A "consumate professional"
What bluesman Mean Gene Kelton meant to Houston
The Houston music scene lost a legend Tuesday night.
Originally from Mississippi, "Mean" Gene Kelton was a staple on the local blues music scene for years with his band The Die Hards, though he was most well-known outside the city for novelty hits like "My Baby Don't Wear No Panties."
Kelton was driving his Ford Explorer on FM 2100 in Crosby on Tuesday evening when he attempted to pass a car stopped to make a left turn and collided with a school bus carrying the Crosby ninth grade girls' basketball team. Kelton was killed in the wreck, but the 12 occupants of the bus escaped serious injury.
Kelton was slated to headline a New Year's Eve Day party in Crosby.

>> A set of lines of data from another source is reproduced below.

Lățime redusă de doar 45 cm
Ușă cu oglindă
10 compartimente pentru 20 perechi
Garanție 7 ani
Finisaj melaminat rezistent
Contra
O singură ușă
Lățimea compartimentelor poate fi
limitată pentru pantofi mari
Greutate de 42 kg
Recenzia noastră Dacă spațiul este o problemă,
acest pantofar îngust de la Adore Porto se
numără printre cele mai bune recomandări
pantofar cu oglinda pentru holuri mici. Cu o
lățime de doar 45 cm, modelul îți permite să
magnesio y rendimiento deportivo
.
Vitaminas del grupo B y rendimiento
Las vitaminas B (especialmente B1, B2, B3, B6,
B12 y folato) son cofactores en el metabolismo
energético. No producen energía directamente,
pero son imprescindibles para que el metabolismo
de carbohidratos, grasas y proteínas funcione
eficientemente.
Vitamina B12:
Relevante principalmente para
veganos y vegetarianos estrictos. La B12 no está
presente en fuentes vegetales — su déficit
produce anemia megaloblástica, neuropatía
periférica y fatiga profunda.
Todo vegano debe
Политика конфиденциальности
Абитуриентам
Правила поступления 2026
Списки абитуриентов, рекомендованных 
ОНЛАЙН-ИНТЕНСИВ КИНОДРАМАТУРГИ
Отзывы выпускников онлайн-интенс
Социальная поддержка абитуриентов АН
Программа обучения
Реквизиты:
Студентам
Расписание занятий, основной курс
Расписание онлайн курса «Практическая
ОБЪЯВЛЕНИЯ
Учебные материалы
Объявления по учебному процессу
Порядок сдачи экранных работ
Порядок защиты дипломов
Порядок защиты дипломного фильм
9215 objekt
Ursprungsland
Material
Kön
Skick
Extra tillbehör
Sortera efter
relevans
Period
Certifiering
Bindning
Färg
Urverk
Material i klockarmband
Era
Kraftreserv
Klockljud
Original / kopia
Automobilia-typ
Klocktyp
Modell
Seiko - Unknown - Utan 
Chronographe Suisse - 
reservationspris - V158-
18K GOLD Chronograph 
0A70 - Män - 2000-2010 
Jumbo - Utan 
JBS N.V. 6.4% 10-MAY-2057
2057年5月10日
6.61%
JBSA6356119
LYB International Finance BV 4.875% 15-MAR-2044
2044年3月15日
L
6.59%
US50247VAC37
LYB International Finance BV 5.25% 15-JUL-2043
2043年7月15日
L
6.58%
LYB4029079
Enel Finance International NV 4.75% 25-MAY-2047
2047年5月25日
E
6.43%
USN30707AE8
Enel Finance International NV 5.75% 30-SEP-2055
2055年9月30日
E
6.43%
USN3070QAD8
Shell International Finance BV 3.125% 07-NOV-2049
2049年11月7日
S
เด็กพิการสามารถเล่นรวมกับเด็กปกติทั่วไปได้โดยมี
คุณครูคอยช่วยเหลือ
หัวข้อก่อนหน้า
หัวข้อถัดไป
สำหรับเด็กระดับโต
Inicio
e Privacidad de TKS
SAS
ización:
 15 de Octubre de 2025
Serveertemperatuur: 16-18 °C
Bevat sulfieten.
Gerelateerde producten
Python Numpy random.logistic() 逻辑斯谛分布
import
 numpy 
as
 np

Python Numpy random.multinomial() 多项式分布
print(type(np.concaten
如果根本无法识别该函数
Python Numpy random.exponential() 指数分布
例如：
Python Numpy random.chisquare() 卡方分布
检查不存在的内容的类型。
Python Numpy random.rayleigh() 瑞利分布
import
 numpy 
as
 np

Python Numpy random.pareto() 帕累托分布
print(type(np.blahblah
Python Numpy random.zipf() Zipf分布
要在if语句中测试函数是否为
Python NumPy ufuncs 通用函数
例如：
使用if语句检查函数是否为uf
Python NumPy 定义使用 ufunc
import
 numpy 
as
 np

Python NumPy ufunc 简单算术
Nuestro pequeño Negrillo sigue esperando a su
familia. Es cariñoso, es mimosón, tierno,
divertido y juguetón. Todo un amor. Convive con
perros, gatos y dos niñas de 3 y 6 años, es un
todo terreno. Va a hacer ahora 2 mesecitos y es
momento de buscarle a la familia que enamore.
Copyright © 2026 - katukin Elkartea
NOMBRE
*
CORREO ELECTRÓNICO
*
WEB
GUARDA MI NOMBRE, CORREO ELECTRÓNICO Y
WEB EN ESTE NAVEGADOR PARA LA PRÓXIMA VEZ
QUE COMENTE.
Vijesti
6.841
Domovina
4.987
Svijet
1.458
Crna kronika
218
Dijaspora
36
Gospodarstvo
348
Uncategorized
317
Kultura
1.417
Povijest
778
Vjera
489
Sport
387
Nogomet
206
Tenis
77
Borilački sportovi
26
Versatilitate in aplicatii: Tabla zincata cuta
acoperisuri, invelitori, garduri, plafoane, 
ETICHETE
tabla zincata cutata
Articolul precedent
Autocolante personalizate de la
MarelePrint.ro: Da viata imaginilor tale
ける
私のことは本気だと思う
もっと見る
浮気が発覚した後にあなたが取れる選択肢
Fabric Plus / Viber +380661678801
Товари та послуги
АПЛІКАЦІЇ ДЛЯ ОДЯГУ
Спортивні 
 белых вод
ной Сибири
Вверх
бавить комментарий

"He understood blues and wrote great songs," says Houston music scholar Roger Wood. "Kelton was very versatile. He could play more rock or more country if it suited the venue or audience better. In terms of guys who work in the blues, Kelton blurred lines between the inner city blues and a biker audience. He was really proud of that, loved bridging that gap. He worked hard to promote the notion of going to see live music."
Kelton's "mean" nickname was supposedly given to him by another Houston blues great, Joe "Guitar" Hughes, who used it to describe Kelton's guitar style.
"He was good enough to share a stage with guys like Joe Hughes and the elder bluesmen," says Wood. "He was slightly younger and a different race, but he had their respect."
In addition to his musical legacy, Kelton will be remembered for his active role in the musical community.
"If there was ever a cause or a fundraising event, Kelton was always not just there but a part of it, making it a bigger success. He was a guy you could always count on," says Wood. "He will be missed."
Kelton is survived by his wife Joni, his mother and his two children.